The gap between these events and the Post’s proposed tête-à-têtes is very slim. They are all points on a continuum—the incestuous and corrupt relationship between corporate power, the government, the military and the intelligence apparatus and the media. 

The salon proposal apparently caused an “uproar” in the Post newsroom. Some reporters may have genuine ethical concerns, others may simply be angered that such dirty operations have come to light. In any event, the intimate dinners at Weymouth’s house shed some light on the way in which the news is controlled and vetted in the US. Television and newspaper reporters, by and large, function as conduits for the stories that powerful elements in business and the state want the public to see and read.

The American mass media ought to have no credibility whatsoever with the public. Its lies and omissions are themselves one of the major news stories of the past decade. In the midst of a global economic crisis and always fearful of popular unrest emerging, the broadcast and print media shift continuously to the right.

One has to put in this context the departure of a couple of critics of official policy from the ranks of newspaper journalism. The New York Times last year pushed out its longtime Supreme Court reporter, Linda Greenhouse. She accepted an early retirement from the newspaper at the end of the court’s session in the summer of 2008.

Greenhouse had been critical of Bush administration policies, referring in a speech to the fact that “our government had turned its energy and attention away from upholding the rule of law and toward creating law-free zones at Guantanamo Bay, Abu Ghraib, Haditha, and other places around the world.” Greenhouse came under strident criticism from the right wing; the Times, predictably, gave way.

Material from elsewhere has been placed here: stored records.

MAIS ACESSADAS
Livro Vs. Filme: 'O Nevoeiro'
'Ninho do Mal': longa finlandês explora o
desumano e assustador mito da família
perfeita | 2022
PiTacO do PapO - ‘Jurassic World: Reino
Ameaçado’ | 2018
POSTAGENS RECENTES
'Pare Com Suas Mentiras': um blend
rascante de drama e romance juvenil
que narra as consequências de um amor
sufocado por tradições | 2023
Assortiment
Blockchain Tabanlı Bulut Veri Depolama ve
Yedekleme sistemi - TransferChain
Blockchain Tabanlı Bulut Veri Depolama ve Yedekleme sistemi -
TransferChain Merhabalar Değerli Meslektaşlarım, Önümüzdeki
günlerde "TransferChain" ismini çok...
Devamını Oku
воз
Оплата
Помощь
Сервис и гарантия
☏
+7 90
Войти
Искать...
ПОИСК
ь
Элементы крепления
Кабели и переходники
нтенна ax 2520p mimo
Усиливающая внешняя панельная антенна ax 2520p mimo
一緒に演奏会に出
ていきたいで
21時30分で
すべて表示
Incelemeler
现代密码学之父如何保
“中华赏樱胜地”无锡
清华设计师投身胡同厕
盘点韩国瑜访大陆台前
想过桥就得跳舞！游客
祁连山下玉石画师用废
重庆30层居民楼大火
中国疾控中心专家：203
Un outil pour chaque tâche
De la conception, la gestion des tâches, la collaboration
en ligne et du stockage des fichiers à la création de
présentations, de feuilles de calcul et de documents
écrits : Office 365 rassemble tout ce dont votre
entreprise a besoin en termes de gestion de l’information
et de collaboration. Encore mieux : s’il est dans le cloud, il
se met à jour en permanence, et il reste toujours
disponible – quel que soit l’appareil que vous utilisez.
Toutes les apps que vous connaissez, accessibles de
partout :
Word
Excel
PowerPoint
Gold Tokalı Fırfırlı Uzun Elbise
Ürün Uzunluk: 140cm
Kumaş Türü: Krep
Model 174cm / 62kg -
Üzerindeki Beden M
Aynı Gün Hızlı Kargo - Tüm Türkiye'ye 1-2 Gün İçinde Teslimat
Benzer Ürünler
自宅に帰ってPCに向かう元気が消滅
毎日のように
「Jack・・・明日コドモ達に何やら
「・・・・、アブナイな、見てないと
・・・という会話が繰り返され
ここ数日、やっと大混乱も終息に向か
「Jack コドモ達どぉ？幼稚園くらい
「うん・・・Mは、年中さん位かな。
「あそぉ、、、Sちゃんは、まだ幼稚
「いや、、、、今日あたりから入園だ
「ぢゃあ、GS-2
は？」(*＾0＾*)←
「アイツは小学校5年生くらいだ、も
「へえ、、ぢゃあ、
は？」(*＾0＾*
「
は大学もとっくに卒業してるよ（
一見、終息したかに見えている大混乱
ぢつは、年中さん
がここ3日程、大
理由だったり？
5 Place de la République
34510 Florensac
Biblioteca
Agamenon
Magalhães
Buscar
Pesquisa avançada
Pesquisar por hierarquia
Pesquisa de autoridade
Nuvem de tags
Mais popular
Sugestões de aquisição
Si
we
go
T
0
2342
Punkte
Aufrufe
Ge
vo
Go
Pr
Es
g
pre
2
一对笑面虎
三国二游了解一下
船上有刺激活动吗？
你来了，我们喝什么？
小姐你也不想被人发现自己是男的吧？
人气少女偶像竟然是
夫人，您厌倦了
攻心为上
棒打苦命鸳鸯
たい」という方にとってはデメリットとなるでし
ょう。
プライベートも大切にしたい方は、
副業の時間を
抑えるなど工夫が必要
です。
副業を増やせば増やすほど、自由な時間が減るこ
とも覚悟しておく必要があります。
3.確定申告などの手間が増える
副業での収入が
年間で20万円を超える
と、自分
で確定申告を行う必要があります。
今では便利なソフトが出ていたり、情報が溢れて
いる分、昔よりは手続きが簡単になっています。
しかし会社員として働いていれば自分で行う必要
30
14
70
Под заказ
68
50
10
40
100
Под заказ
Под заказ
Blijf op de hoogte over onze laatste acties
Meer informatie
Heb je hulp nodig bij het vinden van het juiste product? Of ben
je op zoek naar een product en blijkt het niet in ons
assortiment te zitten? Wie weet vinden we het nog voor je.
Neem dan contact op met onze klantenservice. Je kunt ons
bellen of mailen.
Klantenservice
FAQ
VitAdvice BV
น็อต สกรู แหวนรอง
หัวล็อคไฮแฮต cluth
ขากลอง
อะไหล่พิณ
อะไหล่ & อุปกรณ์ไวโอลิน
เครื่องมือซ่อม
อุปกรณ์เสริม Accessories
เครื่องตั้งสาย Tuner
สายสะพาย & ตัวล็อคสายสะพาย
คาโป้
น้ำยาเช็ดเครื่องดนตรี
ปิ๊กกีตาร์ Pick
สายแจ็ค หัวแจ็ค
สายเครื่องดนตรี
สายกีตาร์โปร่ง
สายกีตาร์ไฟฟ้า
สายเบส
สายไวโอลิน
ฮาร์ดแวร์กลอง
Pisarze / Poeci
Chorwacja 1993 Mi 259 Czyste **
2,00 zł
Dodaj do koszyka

In June the Washington Post fired columnist Dan Froomkin. The latter had been especially vocal on the question of torture, and became involved in a debate with ultra-right Post columnist Charles Krauthammer in May over the latter’s endorsement of waterboarding and other brutal measures.

On June 20, Katharine Weymouth delivered a commencement address in which she asserted, “Newspapers are a funny business—part business and part mission. And often, the two are in conflict. Our mission is to bring to the public news and information about the world around you. Our job is, as former Executive Editor Len Downie has said, to afflict the comfortable and to comfort the afflicted.” Nothing could be farther from the truth.